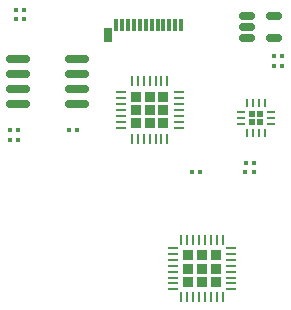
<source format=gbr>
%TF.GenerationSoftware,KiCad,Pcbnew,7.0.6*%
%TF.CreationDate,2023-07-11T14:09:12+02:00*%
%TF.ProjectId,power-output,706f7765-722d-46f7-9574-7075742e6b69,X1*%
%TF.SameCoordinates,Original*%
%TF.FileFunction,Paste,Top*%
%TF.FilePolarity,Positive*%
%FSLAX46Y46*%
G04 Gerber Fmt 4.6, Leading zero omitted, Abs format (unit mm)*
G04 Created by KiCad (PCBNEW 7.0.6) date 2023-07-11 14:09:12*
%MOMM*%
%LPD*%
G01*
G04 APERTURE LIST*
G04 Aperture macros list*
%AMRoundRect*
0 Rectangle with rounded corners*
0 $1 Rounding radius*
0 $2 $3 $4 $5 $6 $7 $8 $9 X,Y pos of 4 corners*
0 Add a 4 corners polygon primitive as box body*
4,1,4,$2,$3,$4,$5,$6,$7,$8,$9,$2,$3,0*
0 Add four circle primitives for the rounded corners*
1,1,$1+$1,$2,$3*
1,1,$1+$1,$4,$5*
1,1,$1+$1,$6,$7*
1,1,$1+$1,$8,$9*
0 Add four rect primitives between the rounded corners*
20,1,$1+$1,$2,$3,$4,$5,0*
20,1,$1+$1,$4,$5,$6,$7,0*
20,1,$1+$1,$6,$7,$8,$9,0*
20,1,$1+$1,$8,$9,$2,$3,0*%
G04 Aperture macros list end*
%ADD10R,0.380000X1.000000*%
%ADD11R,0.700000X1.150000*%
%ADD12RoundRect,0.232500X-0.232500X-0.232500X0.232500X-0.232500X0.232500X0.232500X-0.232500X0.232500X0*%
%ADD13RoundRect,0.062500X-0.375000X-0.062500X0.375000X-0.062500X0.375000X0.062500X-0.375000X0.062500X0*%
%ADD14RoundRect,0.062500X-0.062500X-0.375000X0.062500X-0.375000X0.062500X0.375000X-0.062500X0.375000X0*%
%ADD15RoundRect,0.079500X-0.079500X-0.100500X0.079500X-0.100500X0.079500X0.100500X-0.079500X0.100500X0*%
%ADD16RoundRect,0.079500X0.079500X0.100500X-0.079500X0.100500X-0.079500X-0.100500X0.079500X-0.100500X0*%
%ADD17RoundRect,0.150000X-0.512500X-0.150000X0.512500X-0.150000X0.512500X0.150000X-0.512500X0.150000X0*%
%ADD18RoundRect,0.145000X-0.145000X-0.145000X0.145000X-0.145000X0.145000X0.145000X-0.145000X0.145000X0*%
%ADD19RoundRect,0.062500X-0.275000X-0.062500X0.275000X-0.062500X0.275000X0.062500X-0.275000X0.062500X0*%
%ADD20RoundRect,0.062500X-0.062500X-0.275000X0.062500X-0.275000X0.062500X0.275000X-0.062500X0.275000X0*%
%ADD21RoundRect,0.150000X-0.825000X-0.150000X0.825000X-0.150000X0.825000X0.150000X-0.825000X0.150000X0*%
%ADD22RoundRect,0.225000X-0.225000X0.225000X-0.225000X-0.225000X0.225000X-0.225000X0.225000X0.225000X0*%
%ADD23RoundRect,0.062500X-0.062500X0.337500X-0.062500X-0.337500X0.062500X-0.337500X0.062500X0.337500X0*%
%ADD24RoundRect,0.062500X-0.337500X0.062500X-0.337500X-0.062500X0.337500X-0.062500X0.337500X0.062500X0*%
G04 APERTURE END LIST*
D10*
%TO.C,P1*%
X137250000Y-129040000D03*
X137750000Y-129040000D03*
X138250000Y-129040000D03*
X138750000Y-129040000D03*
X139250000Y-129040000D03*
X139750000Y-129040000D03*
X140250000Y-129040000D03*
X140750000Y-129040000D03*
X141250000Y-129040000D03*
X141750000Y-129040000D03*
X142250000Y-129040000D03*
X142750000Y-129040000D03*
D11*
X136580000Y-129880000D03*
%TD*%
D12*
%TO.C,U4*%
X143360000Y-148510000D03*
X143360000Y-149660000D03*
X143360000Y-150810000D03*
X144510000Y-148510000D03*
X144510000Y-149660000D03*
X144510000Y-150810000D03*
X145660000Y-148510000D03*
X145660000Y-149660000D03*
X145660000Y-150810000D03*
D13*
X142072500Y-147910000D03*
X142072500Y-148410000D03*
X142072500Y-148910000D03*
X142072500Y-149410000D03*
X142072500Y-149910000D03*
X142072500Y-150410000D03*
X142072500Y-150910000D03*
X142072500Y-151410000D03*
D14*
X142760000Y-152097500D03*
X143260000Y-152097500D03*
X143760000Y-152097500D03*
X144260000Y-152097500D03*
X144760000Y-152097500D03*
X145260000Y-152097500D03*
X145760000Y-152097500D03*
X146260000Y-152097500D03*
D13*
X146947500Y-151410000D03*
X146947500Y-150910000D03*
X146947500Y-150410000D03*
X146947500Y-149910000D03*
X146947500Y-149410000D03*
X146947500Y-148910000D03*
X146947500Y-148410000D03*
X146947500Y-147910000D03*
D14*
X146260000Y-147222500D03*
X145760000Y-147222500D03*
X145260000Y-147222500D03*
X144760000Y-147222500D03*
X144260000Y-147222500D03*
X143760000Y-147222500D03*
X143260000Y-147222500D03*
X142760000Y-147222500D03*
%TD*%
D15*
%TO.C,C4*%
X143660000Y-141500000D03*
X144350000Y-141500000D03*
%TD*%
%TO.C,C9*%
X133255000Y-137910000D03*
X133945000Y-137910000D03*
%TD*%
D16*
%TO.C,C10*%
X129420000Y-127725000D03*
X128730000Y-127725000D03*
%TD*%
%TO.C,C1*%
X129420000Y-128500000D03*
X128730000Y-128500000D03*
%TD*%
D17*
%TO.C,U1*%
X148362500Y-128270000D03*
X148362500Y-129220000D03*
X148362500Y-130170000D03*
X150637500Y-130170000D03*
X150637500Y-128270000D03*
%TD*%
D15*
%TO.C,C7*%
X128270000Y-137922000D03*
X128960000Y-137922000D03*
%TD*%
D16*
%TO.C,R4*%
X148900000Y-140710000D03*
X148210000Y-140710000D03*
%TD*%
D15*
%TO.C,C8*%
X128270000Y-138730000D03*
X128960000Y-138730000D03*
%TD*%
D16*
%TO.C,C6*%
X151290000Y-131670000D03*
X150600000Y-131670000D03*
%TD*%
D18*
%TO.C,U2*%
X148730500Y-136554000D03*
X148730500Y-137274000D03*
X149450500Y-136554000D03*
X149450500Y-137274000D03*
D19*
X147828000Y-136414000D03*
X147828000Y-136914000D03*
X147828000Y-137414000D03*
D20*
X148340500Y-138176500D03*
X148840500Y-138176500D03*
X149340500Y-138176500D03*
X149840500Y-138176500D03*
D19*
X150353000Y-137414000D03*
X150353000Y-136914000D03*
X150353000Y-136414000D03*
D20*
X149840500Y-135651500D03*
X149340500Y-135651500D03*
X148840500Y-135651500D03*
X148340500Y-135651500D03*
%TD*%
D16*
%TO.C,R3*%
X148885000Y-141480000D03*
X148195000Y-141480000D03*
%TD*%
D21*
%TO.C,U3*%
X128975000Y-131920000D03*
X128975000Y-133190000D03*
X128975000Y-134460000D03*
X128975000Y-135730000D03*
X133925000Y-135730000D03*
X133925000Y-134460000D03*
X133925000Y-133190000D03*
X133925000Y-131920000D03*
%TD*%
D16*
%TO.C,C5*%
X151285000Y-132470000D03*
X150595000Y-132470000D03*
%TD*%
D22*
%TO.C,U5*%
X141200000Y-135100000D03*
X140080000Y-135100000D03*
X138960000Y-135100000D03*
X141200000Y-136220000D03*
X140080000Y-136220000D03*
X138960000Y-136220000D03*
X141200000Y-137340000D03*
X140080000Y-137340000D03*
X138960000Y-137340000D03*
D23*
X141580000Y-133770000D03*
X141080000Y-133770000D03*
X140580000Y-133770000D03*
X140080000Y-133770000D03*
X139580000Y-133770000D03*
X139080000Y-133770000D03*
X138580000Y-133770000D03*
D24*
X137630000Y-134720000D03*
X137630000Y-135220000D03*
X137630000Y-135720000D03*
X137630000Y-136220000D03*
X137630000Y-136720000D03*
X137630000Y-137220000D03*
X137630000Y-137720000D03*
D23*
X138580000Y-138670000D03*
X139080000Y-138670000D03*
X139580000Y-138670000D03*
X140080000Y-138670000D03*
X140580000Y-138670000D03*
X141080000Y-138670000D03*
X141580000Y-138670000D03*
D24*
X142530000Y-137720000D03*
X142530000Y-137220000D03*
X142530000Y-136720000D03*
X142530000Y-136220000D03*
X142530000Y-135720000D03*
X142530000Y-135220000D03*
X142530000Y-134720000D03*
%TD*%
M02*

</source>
--
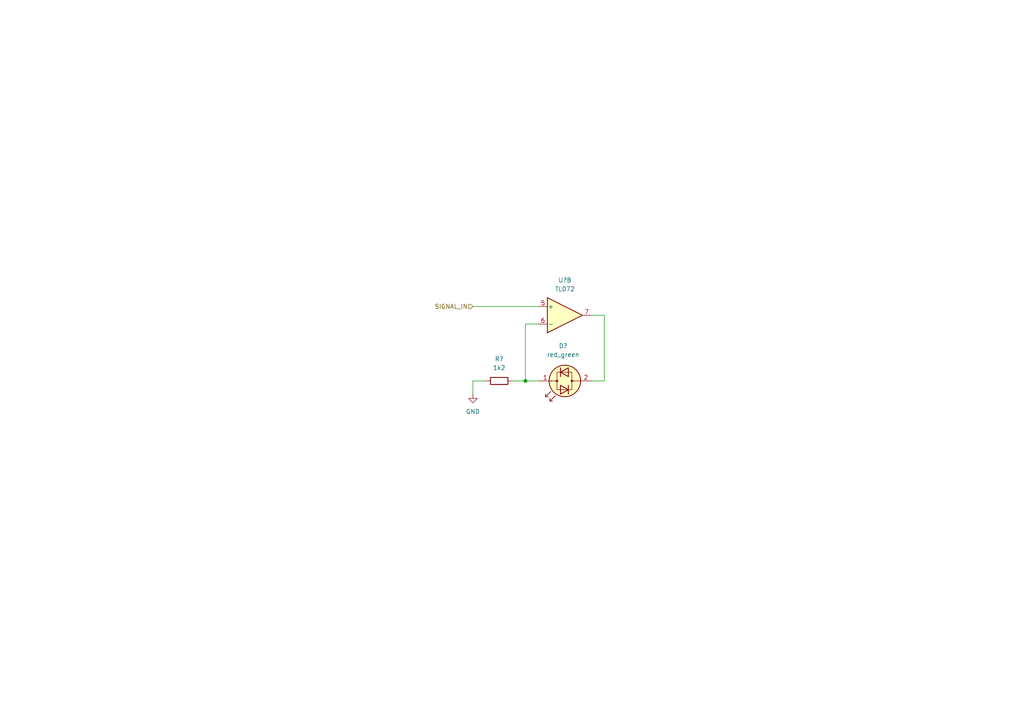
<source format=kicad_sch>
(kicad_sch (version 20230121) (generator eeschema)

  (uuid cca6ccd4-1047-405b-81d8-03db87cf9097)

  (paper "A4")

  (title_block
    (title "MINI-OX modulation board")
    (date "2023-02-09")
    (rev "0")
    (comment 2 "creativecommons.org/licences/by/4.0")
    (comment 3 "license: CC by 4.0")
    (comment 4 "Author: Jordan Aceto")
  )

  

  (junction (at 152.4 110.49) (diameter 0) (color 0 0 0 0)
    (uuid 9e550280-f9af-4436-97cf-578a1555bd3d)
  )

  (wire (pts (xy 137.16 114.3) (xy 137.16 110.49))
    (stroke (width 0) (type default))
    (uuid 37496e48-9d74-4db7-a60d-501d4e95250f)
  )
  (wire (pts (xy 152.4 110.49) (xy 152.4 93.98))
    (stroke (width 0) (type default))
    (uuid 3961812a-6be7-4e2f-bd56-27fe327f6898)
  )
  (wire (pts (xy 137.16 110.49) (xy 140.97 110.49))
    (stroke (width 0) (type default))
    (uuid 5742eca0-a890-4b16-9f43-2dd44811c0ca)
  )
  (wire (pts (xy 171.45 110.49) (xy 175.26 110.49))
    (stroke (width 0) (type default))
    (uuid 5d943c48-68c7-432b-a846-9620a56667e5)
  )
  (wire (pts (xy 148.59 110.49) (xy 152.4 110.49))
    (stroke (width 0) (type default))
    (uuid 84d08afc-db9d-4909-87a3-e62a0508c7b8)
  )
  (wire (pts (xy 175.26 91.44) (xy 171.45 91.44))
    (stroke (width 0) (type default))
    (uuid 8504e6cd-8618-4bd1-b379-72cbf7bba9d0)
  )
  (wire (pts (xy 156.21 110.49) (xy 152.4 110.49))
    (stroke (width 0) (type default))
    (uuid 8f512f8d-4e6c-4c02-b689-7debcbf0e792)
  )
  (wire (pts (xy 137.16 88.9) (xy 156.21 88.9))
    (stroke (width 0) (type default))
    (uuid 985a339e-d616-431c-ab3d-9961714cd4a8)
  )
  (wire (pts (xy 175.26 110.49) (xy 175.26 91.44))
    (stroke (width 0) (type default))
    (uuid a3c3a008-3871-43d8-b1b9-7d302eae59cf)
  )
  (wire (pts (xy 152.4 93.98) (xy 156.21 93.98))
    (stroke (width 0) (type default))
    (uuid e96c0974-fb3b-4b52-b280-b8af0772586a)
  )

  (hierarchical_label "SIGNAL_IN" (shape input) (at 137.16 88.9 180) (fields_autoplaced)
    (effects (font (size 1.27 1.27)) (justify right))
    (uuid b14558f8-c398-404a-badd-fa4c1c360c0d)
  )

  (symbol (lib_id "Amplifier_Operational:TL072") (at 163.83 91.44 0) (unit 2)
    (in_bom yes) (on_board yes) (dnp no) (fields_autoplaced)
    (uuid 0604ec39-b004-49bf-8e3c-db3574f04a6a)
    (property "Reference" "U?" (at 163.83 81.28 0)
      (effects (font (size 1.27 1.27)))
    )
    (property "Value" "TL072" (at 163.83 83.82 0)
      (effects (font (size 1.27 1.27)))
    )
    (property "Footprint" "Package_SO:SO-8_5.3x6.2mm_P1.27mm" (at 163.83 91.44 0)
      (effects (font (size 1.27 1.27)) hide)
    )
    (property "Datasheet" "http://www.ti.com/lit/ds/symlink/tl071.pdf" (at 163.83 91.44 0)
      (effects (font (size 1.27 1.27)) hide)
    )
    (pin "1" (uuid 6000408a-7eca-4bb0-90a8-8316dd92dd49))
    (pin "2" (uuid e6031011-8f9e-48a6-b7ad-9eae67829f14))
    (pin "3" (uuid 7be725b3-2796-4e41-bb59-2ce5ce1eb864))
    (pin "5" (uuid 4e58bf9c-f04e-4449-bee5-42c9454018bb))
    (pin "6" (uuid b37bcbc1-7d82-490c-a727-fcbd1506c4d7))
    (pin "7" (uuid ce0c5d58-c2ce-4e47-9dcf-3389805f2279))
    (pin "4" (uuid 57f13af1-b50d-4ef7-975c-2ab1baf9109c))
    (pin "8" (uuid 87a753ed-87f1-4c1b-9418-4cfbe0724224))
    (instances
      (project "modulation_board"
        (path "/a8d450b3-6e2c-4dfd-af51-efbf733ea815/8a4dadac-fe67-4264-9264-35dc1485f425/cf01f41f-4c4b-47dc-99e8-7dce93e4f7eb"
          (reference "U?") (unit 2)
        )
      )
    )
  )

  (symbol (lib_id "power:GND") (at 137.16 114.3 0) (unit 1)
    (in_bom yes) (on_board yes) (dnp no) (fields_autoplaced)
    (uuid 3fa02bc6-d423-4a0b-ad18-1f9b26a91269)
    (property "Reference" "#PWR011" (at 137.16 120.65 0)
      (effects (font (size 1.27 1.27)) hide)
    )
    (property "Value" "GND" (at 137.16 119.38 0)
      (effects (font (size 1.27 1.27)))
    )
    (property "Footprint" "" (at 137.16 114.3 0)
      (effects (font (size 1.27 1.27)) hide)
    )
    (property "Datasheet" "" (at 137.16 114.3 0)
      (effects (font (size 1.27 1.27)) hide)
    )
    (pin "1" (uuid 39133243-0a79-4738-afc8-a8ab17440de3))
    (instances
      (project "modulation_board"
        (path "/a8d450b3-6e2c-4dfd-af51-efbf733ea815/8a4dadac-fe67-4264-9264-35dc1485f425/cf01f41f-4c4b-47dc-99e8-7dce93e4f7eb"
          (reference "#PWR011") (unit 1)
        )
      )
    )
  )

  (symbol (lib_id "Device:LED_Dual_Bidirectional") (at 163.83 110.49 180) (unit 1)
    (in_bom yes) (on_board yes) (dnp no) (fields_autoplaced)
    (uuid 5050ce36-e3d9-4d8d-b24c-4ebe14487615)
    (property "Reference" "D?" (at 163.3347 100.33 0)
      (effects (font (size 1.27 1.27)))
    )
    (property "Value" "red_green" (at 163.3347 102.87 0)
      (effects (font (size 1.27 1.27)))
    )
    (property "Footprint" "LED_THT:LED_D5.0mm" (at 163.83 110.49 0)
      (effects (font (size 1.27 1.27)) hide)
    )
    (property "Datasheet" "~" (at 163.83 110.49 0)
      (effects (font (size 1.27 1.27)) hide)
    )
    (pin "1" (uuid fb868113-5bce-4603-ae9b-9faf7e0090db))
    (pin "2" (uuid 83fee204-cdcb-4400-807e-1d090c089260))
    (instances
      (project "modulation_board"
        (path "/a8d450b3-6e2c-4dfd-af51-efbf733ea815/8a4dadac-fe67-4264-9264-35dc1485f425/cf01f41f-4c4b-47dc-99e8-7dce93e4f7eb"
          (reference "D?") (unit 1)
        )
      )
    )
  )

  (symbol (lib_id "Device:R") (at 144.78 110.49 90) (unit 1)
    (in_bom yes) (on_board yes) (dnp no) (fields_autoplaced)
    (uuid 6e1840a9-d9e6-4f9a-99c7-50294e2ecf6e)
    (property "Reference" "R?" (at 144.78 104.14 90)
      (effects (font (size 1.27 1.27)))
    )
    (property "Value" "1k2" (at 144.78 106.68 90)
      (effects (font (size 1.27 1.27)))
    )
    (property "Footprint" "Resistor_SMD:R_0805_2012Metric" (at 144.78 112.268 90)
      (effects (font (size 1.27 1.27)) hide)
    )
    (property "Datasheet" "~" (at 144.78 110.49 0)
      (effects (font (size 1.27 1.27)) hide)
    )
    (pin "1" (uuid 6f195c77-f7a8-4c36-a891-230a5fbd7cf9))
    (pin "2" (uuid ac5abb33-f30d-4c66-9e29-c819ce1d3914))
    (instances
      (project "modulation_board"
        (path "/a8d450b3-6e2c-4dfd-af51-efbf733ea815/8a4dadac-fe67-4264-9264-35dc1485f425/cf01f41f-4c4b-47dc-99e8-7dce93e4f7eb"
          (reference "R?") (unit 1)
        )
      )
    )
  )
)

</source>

_Your instructions_. Using the entries above, return exactly the lines from the line with "X142072500Y-151410000D03*" to the line with "X148730500Y-137274000D03*", counting both of those lines.

_Output of the exercise_.
X142072500Y-151410000D03*
D14*
X142760000Y-152097500D03*
X143260000Y-152097500D03*
X143760000Y-152097500D03*
X144260000Y-152097500D03*
X144760000Y-152097500D03*
X145260000Y-152097500D03*
X145760000Y-152097500D03*
X146260000Y-152097500D03*
D13*
X146947500Y-151410000D03*
X146947500Y-150910000D03*
X146947500Y-150410000D03*
X146947500Y-149910000D03*
X146947500Y-149410000D03*
X146947500Y-148910000D03*
X146947500Y-148410000D03*
X146947500Y-147910000D03*
D14*
X146260000Y-147222500D03*
X145760000Y-147222500D03*
X145260000Y-147222500D03*
X144760000Y-147222500D03*
X144260000Y-147222500D03*
X143760000Y-147222500D03*
X143260000Y-147222500D03*
X142760000Y-147222500D03*
%TD*%
D15*
%TO.C,C4*%
X143660000Y-141500000D03*
X144350000Y-141500000D03*
%TD*%
%TO.C,C9*%
X133255000Y-137910000D03*
X133945000Y-137910000D03*
%TD*%
D16*
%TO.C,C10*%
X129420000Y-127725000D03*
X128730000Y-127725000D03*
%TD*%
%TO.C,C1*%
X129420000Y-128500000D03*
X128730000Y-128500000D03*
%TD*%
D17*
%TO.C,U1*%
X148362500Y-128270000D03*
X148362500Y-129220000D03*
X148362500Y-130170000D03*
X150637500Y-130170000D03*
X150637500Y-128270000D03*
%TD*%
D15*
%TO.C,C7*%
X128270000Y-137922000D03*
X128960000Y-137922000D03*
%TD*%
D16*
%TO.C,R4*%
X148900000Y-140710000D03*
X148210000Y-140710000D03*
%TD*%
D15*
%TO.C,C8*%
X128270000Y-138730000D03*
X128960000Y-138730000D03*
%TD*%
D16*
%TO.C,C6*%
X151290000Y-131670000D03*
X150600000Y-131670000D03*
%TD*%
D18*
%TO.C,U2*%
X148730500Y-136554000D03*
X148730500Y-137274000D03*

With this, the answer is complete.